### TASK 1
Please retype the part of the commentary starting with "Originally published July" and going on through "because it’s fun!".
### TASK 2
In the commentary, which company does the video's removal from YouTube protect?

So let’s just say there’s a Kindle-sized memory hole that sucks up unauthorized electrons, and let it go. The ideas they’re protecting you from might be your own. Or as George Orwell himself would say, “Ignorance is Strength.”

Metadata sans Media

Originally published March 23, 2008

YouTube video screen with error message saying This video is no longer availableAnd here we have a friendly way of explaining that the video you wanted to see is no longer available. We all know that copyright is important, because it protects (in this case) Warner/Chappell Music, Inc., who otherwise would have been injured by people hearing the music that was part of this video. If people hear the music as part of this video, they will no longer go out and purchase that particular music because their need to hear it will have been fulfilled. People only want to hear this particular piece of music once, so this video is just like removing the product from the shelves. If you were allowed to see this video, you would never buy the music. Now that the video has been removed from YouTube, you won’t even know which music it included, so now you will buy that music. Shop on!

Google as Curator of News

Originally published July 15, 2009. Update: Google has, amazingly, restored the Paper of Record website and search engine. We’ll keep snarking about this episode anyway just because it’s fun!

### LISTED ENTRIES
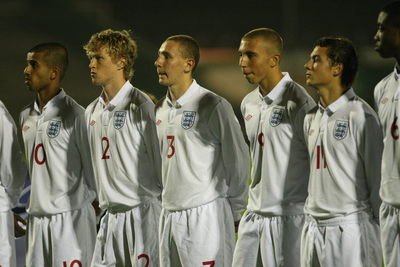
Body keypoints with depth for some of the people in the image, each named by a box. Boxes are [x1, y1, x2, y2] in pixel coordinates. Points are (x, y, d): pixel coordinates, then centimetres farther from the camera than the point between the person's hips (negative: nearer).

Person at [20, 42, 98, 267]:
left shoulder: (75, 115, -8)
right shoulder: (26, 117, 13)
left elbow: (91, 168, -6)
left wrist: (96, 207, -4)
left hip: (71, 217, -7)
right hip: (37, 218, 7)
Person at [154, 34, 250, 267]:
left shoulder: (214, 106, -9)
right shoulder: (160, 110, 12)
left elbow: (238, 162, -6)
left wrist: (233, 212, 1)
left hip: (206, 215, -7)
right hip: (169, 216, 7)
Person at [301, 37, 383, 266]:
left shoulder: (361, 116, -9)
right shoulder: (312, 118, 14)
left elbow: (378, 178, -8)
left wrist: (378, 231, -8)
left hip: (349, 228, -7)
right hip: (314, 228, 7)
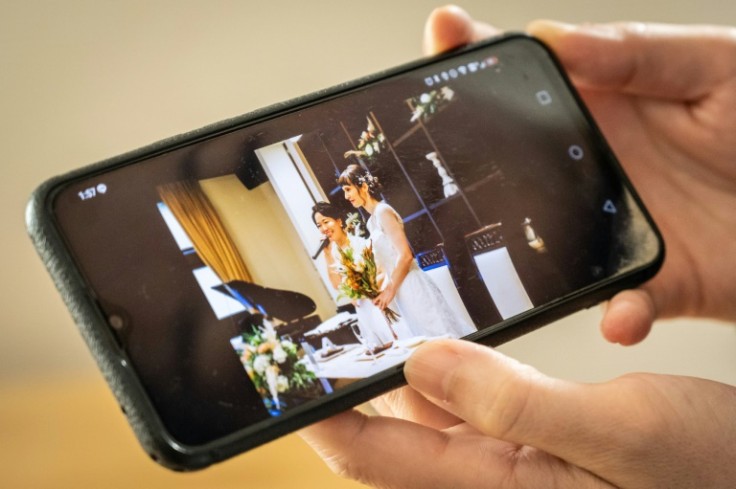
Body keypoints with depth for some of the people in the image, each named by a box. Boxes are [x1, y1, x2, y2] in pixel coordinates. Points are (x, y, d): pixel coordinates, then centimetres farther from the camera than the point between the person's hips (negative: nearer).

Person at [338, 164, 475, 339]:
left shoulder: (383, 212, -10)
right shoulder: (372, 221, 15)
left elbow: (405, 255, -17)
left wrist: (390, 290, -13)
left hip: (413, 287, -9)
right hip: (403, 292, 9)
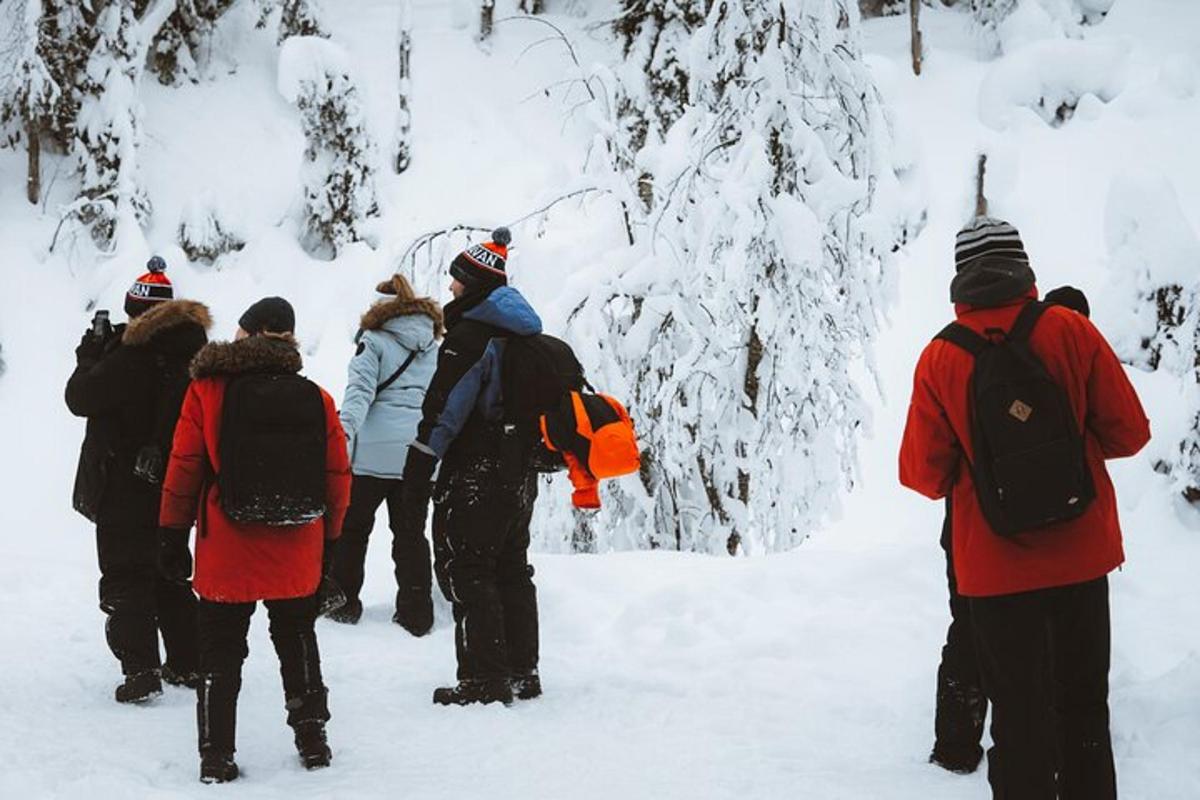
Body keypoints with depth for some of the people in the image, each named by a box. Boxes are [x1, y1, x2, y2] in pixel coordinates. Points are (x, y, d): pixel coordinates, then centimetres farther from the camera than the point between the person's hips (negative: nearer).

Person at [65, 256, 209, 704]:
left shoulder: (130, 356, -20)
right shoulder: (192, 355, 3)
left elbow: (80, 398, -14)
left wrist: (89, 353, 0)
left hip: (126, 494, -7)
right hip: (174, 490, 7)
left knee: (125, 581, 0)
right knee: (170, 575, 20)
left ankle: (141, 670, -7)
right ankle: (186, 663, 24)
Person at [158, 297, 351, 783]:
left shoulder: (207, 391, -7)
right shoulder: (316, 399, -1)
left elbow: (184, 468, -5)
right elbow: (338, 476, 3)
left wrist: (173, 537, 4)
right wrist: (329, 540, 15)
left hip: (226, 555, -2)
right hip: (297, 558, 2)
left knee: (220, 652, 9)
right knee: (297, 641, 20)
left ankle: (216, 754, 8)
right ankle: (311, 738, 25)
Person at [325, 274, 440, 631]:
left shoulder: (375, 341, -1)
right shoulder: (435, 347, 14)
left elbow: (360, 391, -14)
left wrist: (344, 432, -23)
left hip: (375, 451, -4)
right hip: (420, 452, 4)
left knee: (351, 526, 10)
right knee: (410, 533, 9)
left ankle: (342, 601, 14)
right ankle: (416, 614, 7)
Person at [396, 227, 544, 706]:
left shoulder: (470, 337, -15)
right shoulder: (521, 335, 14)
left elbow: (442, 414, -19)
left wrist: (415, 482, -17)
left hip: (474, 476, -9)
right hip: (520, 476, 9)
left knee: (466, 573, -5)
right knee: (512, 571, 15)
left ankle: (485, 680, -7)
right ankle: (522, 672, 20)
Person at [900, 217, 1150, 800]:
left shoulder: (940, 359, -9)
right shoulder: (1070, 330, -9)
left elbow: (924, 473, -5)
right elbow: (1129, 432, -4)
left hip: (995, 567, -1)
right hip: (1082, 555, 1)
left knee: (1020, 714, 8)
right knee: (1084, 706, 16)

### TASK RESULT 1
Originally published July 15, 2009. Update: Google has, amazingly, restored the Paper of Record website and search engine. We’ll keep snarking about this episode anyway just because it’s fun!

### TASK RESULT 2
Warner/Chappell Music, Inc.